– А я? – жалобно спросил Маликульмульк.
– А вы – в «Лавровый венок», заказывать обед. Для моих разбойников пусть приготовят жареную зайчатину. Мне – тарелку «винеров» с тушеной капустой.
– Мне – «франкфуртеров», – добавил Гриндель. – На месте разберетесь, какое блюдо лучше всего удалось, и его тоже закажете. И по кружке глинтвейна.
– И две миски горячего пивного супа, – сказав это, Паррот строго посмотрел на мальчиков. Они запечалились – как, наверно, все на свете ребятишки, Вильгельм Фридрих и Иоганн Фридрих не любили похлебок.
– И свиных ребрышек, – сжалившись, добавил Паррот. – Карл Готлиб! Позови Теодора Пауля, пусть останется пока за прилавком.
Гринделя нисколько не смутило, что друг распоряжается вместо него в аптеке. Все пятеро вышли – и разом глубоко вдохнули: морозный воздух и легкая метелица были прекрасны.
На Ратушной площади еще стояли киоски, маленький Иоганн Фридрих устремился туда, где толпились дети, Паррот пошел следом, и пока Маликульмульк провожал его взглядом, куда-то подевался Гриндель. Маликульмульк завертел головой – и встретил взгляд.
Господин в черном стоял у ратуши и глядел на него.

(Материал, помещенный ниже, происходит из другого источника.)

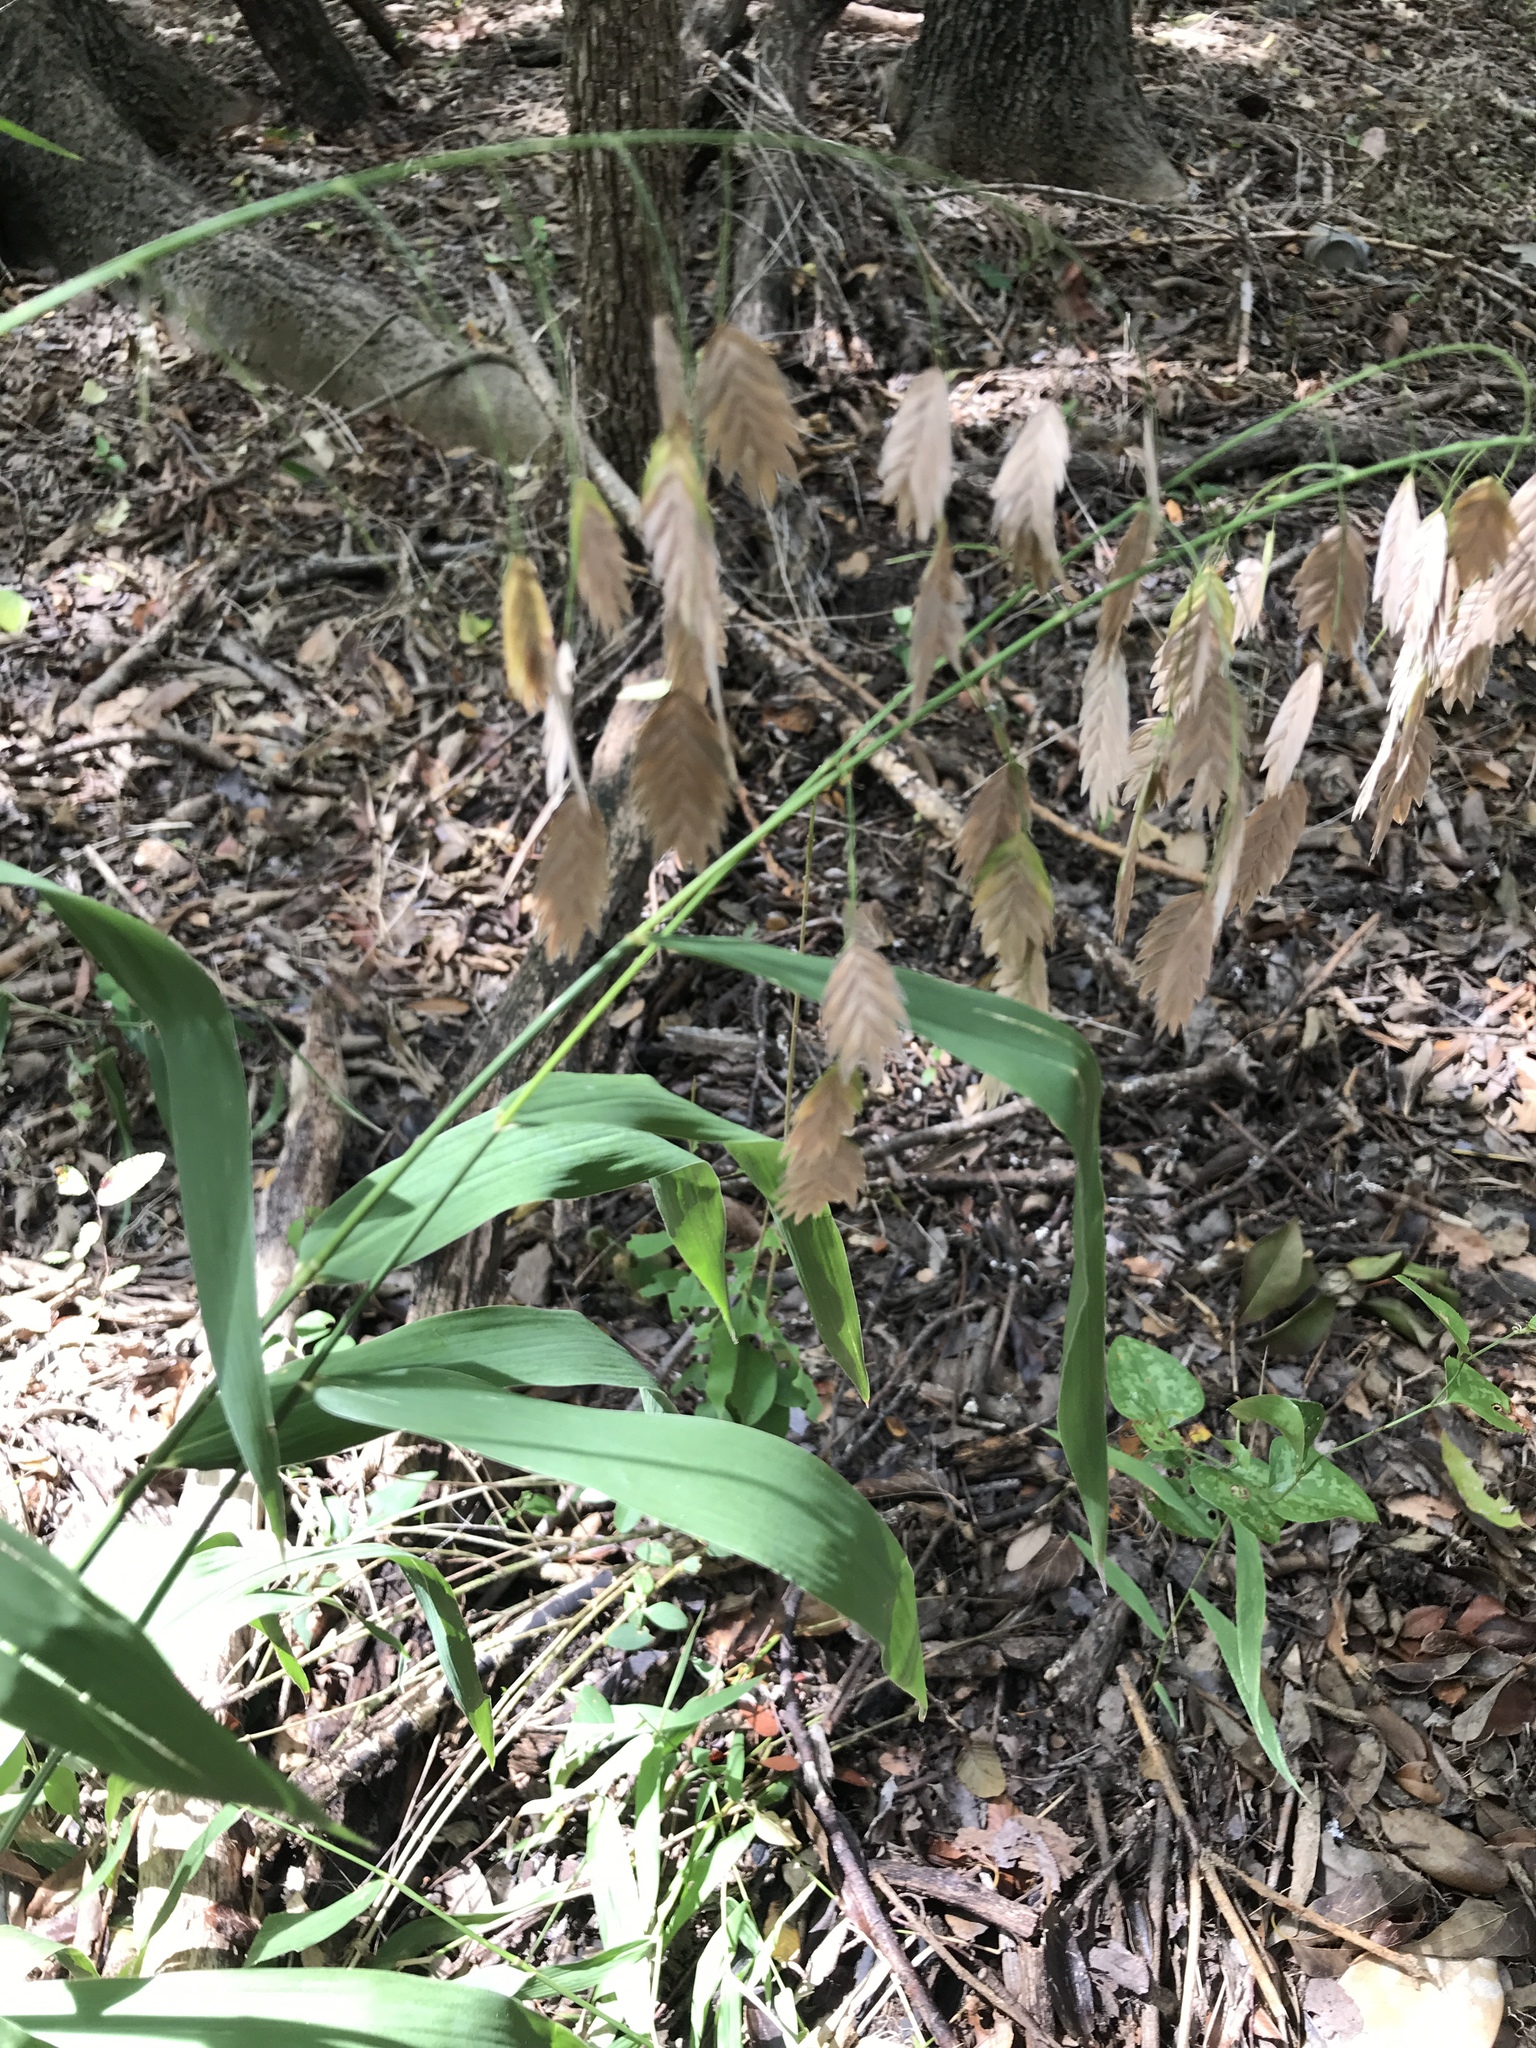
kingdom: Plantae
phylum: Tracheophyta
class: Liliopsida
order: Poales
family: Poaceae
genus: Chasmanthium
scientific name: Chasmanthium latifolium
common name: Broad-leaved chasmanthium
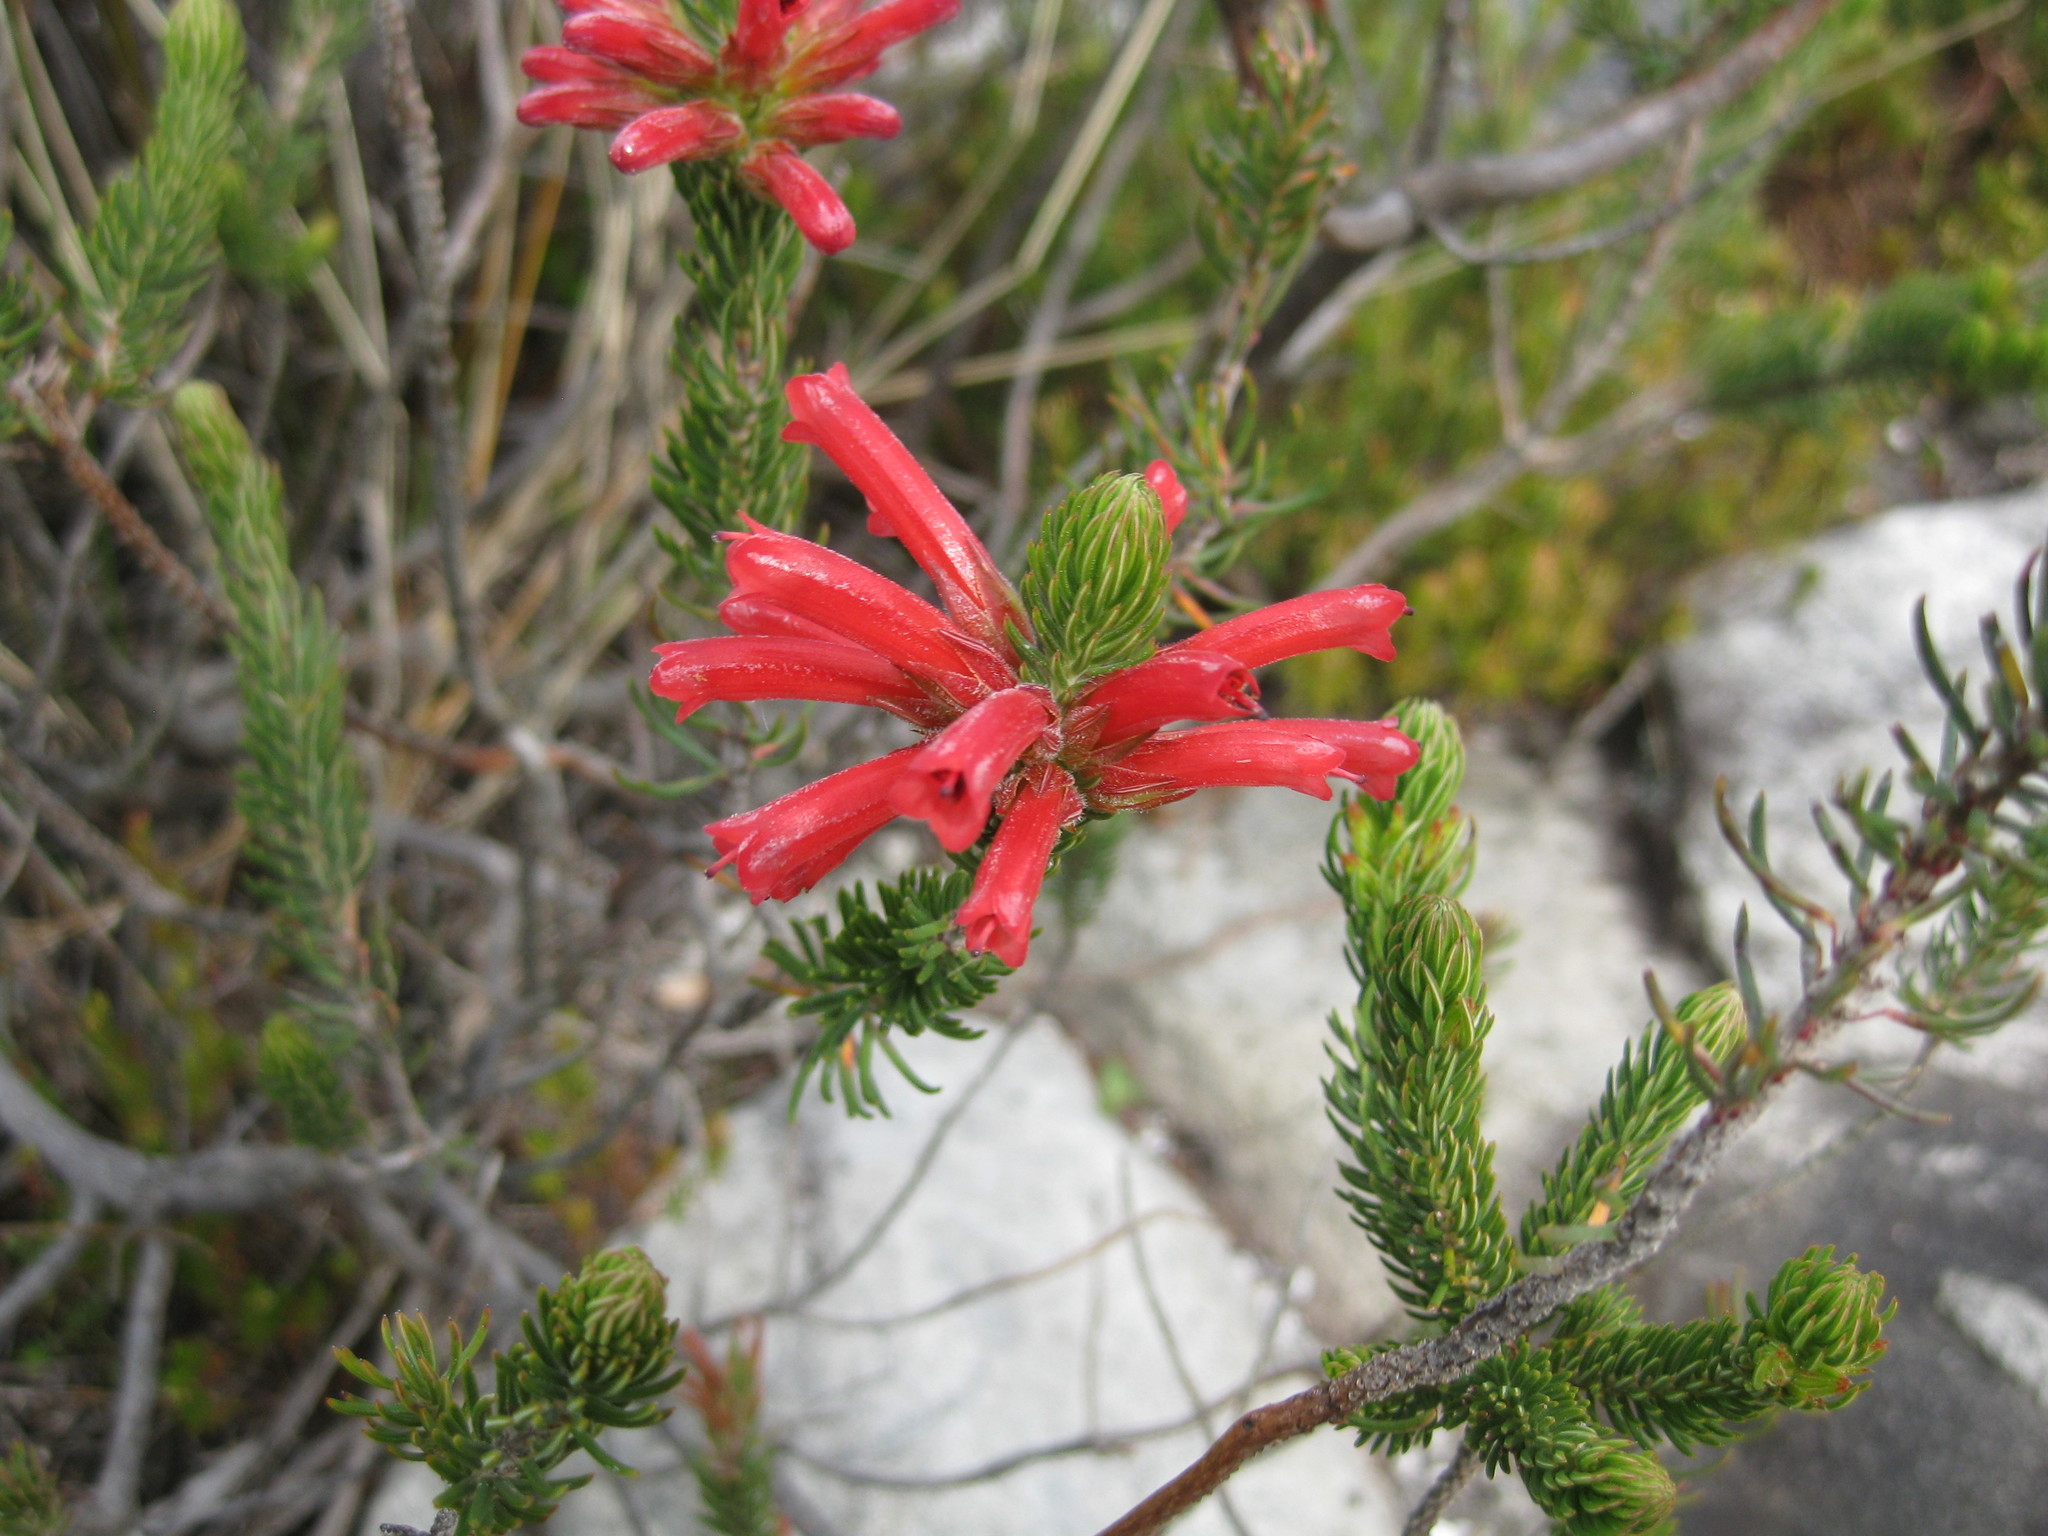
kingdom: Plantae
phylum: Tracheophyta
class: Magnoliopsida
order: Ericales
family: Ericaceae
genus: Erica
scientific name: Erica abietina
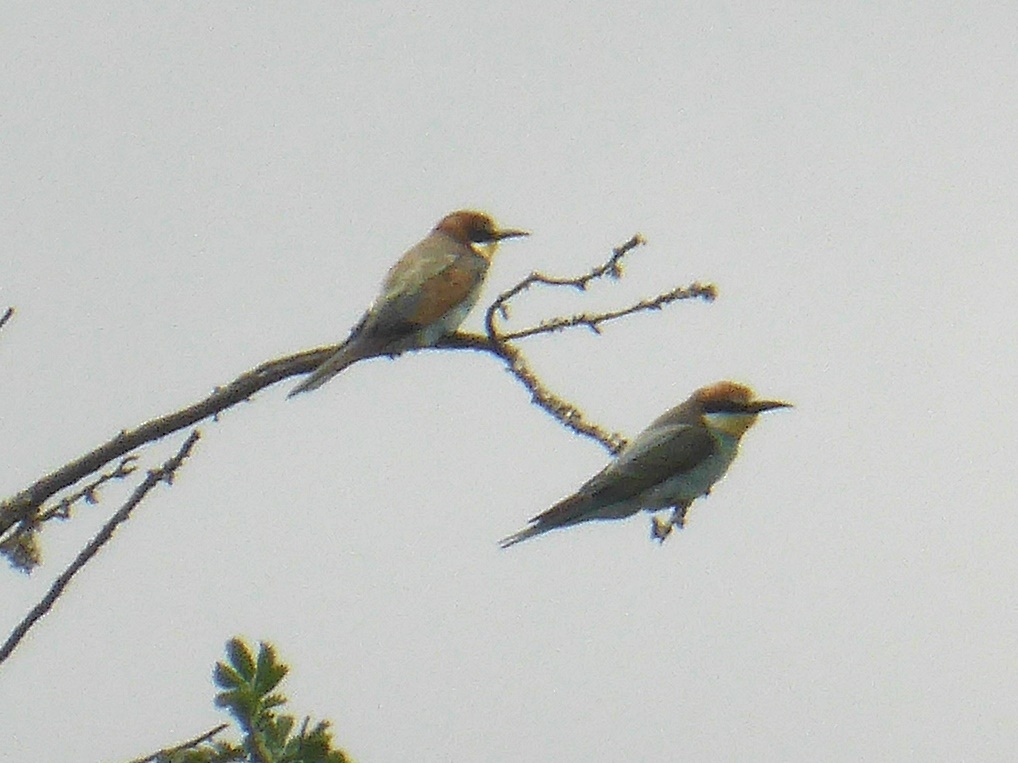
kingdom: Animalia
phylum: Chordata
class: Aves
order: Coraciiformes
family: Meropidae
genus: Merops
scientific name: Merops apiaster
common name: European bee-eater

С этим нужно было что-то делать. Философу, допустим, начхать, что за ним бродит по крепости некое привидение с постной рожей. Но начальник генерал-губернаторской канцелярии должен разобраться, что это значит. В городе, где замок – едва ль не на осадном положении и магистрат ждет от князя Голицына промашек, на которые можно многословно жаловаться в столицу, волей-неволей приходится осторожничать.
Решение Маликульмульк принял быстро: хватит притворяться, будто нет никакого преследователя, а нужно просто подойти и спросить, что ему надобно. Если же господин в черном не сумеет дать внятных объяснений – за шиворот свести его в часть! (Во время странствий Маликульмульку как-то пришлось выставлять из комнаты проигравшегося и вздумавшего лезть на всех с кулаками дуралея, и он знал про себя, что как следует ударить – вряд ли сможет, сидит в нем странный и порой обременительный запрет на удары, а куда-то отволочь, пустив в ход не злость, а всего лишь природную силищу, – вполне!)
Он медленно пошел к господину в черном. Тот ждал, не двигаясь с места. И когда Маликульмульк приблизился, губы дернулись, приоткрылись – родилась явно непривычная этому лицу улыбка.